> Exercise prompt
Keep every word the same. Repeat the records without their images.

> Excerpted records
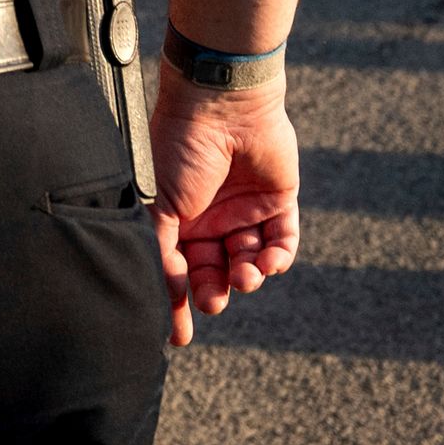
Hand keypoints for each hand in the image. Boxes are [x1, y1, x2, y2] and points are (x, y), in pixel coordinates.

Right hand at [151, 79, 298, 346]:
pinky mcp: (279, 201)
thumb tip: (163, 297)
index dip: (177, 302)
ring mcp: (244, 210)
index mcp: (175, 218)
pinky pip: (283, 241)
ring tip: (244, 277)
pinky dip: (278, 257)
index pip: (177, 269)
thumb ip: (163, 253)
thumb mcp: (160, 207)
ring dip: (248, 275)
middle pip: (214, 270)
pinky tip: (267, 263)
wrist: (222, 107)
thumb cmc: (179, 151)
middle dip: (215, 290)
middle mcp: (209, 218)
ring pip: (249, 260)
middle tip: (213, 302)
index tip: (179, 336)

> Answer space
Hand keypoints for each hand in the image. Boxes are [x1, y1, x2, y2] and points are (x, y), in pixel coordinates.

Right hand at [151, 79, 298, 346]:
pinky mcp: (279, 201)
thumb tip: (163, 297)
index dip: (177, 302)
ring mcp: (244, 210)
index mcp: (175, 218)
pinky pip: (283, 241)
ring tip: (244, 277)
pinky dip: (278, 257)
index pip: (177, 269)
thumb ip: (163, 253)
thumb mcp: (160, 207)
ring dip: (248, 275)
middle pip: (214, 270)
pinky tip: (267, 263)
wrist: (222, 107)
thumb cmc: (179, 151)
middle dip: (215, 290)
middle mcp: (209, 218)
ring pip: (249, 260)
middle tip: (213, 302)
index tip: (179, 336)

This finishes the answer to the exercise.